Head lice cannot fly or jump; they can't even be carried by pets. There is only one environment that they can live in: the human scalp, and they are passed on from one person to another by direct or indirect (i.e., via a hat or comb) contact. Children in pre-k through to third grade are the most likely to get it, and those with long hair are most vulnerable. It is estimated that between 6 and 12 million U.S. children get head lice in the course of the year.

My kids have gotten lice a couple times; and once, the whole family got it. We were like a pack of monkeys, picking bugs out of each other's fur. There's a special lice-killing shampoo, which is really not shampoo but an insecticide that you apply to your head, and a special extra-fine-toothed comb for picking out nits. And sheets, towels, clothes — everything has to be washed.

But for parents, the biggest threat posed by lice may be this: Public schools in New York, as in most of the country, have a "no-nit policy." If a single nit is found on your head, you go home, and you are not allowed back until you are nit-free.

Last year, when we arrived at school one day, the parents in my daughter's class were detained, and made to wait until their child underwent a lice examination.

There had been no advance warning this time. One child after another was sent away. There was quite a commotion as parents, many of whom were about to go off to work, tried to figure out what to do with their kids. That week, during the peak of the infestation, more than half the kids stayed home.

And then, finally, there is the stigma of having lice.
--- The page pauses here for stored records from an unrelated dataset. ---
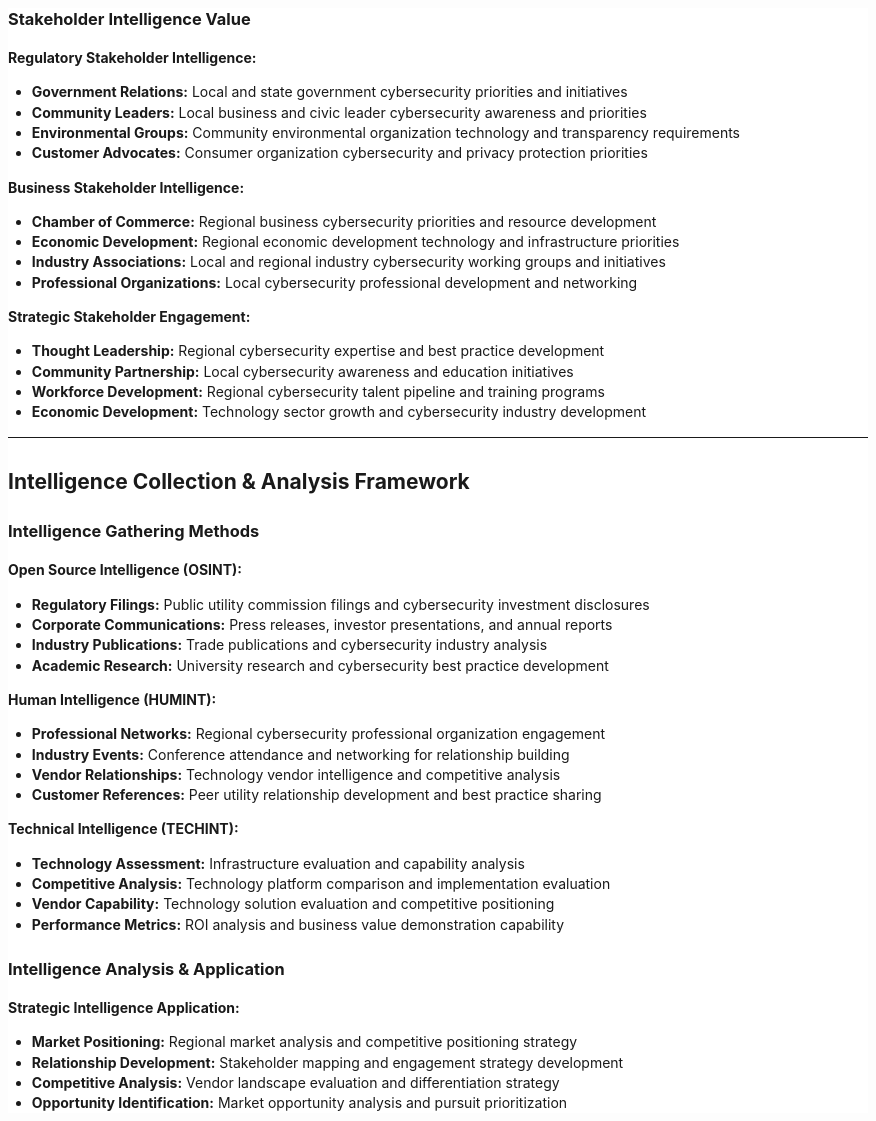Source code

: ### Stakeholder Intelligence Value

**Regulatory Stakeholder Intelligence:**
- **Government Relations:** Local and state government cybersecurity priorities and initiatives
- **Community Leaders:** Local business and civic leader cybersecurity awareness and priorities
- **Environmental Groups:** Community environmental organization technology and transparency requirements
- **Customer Advocates:** Consumer organization cybersecurity and privacy protection priorities

**Business Stakeholder Intelligence:**
- **Chamber of Commerce:** Regional business cybersecurity priorities and resource development
- **Economic Development:** Regional economic development technology and infrastructure priorities
- **Industry Associations:** Local and regional industry cybersecurity working groups and initiatives
- **Professional Organizations:** Local cybersecurity professional development and networking

**Strategic Stakeholder Engagement:**
- **Thought Leadership:** Regional cybersecurity expertise and best practice development
- **Community Partnership:** Local cybersecurity awareness and education initiatives
- **Workforce Development:** Regional cybersecurity talent pipeline and training programs
- **Economic Development:** Technology sector growth and cybersecurity industry development

---

## Intelligence Collection & Analysis Framework

### Intelligence Gathering Methods

**Open Source Intelligence (OSINT):**
- **Regulatory Filings:** Public utility commission filings and cybersecurity investment disclosures
- **Corporate Communications:** Press releases, investor presentations, and annual reports
- **Industry Publications:** Trade publications and cybersecurity industry analysis
- **Academic Research:** University research and cybersecurity best practice development

**Human Intelligence (HUMINT):**
- **Professional Networks:** Regional cybersecurity professional organization engagement
- **Industry Events:** Conference attendance and networking for relationship building
- **Vendor Relationships:** Technology vendor intelligence and competitive analysis
- **Customer References:** Peer utility relationship development and best practice sharing

**Technical Intelligence (TECHINT):**
- **Technology Assessment:** Infrastructure evaluation and capability analysis
- **Competitive Analysis:** Technology platform comparison and implementation evaluation
- **Vendor Capability:** Technology solution evaluation and competitive positioning
- **Performance Metrics:** ROI analysis and business value demonstration capability

### Intelligence Analysis & Application

**Strategic Intelligence Application:**
- **Market Positioning:** Regional market analysis and competitive positioning strategy
- **Relationship Development:** Stakeholder mapping and engagement strategy development
- **Competitive Analysis:** Vendor landscape evaluation and differentiation strategy
- **Opportunity Identification:** Market opportunity analysis and pursuit prioritization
The Parents' Guide to Head Lice, put out by the New York City Department of Health and distributed to parents by the school, goes to great lengths to assure us that "head lice are not related to poor hygiene." But this stigma is something deep-rooted in our culture. It doesn't help, to begin with, that there are two other types of lice besides head lice — body lice and pubic lice, the former being associated with insufficient bathing and the latter with promiscuous sex. This stigma is even ingrained in the language: A louse (which is the singular of lice, just as mouse is the singular of mice) is a name for a contemptible person, and the root meaning of the adjective lousy is "infested with lice."
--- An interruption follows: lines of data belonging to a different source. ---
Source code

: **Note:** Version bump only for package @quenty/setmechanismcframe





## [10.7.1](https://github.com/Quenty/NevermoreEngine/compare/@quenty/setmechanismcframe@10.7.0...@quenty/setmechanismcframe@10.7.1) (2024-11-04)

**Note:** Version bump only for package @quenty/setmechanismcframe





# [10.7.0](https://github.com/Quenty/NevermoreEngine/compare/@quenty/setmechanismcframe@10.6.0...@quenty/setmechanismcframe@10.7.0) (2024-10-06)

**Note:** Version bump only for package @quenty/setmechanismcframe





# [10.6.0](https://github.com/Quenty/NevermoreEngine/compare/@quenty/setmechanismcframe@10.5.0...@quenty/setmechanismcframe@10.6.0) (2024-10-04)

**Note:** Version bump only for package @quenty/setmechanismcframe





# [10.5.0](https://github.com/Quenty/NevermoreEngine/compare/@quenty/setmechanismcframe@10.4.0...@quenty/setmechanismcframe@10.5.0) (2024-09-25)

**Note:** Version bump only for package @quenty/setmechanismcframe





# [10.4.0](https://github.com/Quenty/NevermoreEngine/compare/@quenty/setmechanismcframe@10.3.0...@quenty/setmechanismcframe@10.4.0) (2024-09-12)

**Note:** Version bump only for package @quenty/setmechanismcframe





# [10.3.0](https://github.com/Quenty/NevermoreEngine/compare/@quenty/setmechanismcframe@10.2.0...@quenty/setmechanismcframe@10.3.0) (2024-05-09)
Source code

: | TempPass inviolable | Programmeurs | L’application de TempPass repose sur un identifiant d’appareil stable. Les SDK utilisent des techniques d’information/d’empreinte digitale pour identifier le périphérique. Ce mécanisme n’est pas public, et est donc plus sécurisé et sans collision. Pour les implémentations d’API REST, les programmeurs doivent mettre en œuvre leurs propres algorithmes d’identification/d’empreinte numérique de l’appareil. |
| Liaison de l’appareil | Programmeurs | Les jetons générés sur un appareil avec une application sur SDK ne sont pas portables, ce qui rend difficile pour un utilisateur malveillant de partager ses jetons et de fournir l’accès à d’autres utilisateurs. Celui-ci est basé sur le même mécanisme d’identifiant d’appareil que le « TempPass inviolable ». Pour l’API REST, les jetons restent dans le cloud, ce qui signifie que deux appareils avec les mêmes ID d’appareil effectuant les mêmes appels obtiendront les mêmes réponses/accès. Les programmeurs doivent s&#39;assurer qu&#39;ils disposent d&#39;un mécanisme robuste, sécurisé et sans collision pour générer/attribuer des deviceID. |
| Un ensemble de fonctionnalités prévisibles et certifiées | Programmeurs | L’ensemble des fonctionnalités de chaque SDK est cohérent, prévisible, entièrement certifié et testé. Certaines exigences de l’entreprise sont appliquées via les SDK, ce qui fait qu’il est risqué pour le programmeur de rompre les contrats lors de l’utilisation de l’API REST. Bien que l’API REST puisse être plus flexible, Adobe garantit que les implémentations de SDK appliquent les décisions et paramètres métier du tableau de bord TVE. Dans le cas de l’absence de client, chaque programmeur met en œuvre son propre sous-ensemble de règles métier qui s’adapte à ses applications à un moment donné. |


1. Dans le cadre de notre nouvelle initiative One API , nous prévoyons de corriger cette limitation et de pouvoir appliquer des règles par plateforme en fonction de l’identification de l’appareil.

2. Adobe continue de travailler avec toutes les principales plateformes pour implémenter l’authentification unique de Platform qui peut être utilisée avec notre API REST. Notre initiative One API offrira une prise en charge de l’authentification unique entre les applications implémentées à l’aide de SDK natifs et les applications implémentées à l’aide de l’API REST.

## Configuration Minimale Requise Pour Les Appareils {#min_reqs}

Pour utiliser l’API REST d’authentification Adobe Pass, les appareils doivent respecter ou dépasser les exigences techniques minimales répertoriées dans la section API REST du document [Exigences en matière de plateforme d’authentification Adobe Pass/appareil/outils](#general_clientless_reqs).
As it turned out, we were lucky this time. My daughter had a hair inspection every day last week, and passed each time. Others, of course, were not so lucky. One morning I saw Cynthia, a mother of a kindergartner getting off the bus, and she was saying to anyone who listened, "I spent nine hours doing laundry yesterday. I washed everything. And I had to spend $45 (¥5,975) on shampoo. And you know, I don't think she even had lice." 11As a last resort (or first resort, perhaps, for those with money), there are professional "nit pickers," who in New York charge $65 (¥8,775) an hour. On Tuesday, in the midst of the infestation, the mother who sent that second e-mail sent a follow-up. She knew a wonderful woman, who worked for a nit-picking company, but would come to your apartment on the side, for less money, provided that you do not tell the company.

Lice, for all their lousiness, have an ancient pedigree: They appear in the Bible as one of the 10 plagues, and mummified lice have been found in the tombs of Pharaohs. Today there are Web sites dedicated to them. So they have spanned the entire range of human civilization. For this reason, I can almost feel a bit of respect for them: All those thousands of years, living just on human scalps, and now thriving in the schools of New York. It looks as if they will be here for a while longer. They are showing increasing resistance to the medicines used against them; the most popular over-the-counter lice shampoo is said to kill fewer than 10 percent of the lice it comes in contact with. The only really effective way of getting rid of them is to pick them off one by one with your fingers, in the same way as they did in the days of Moses.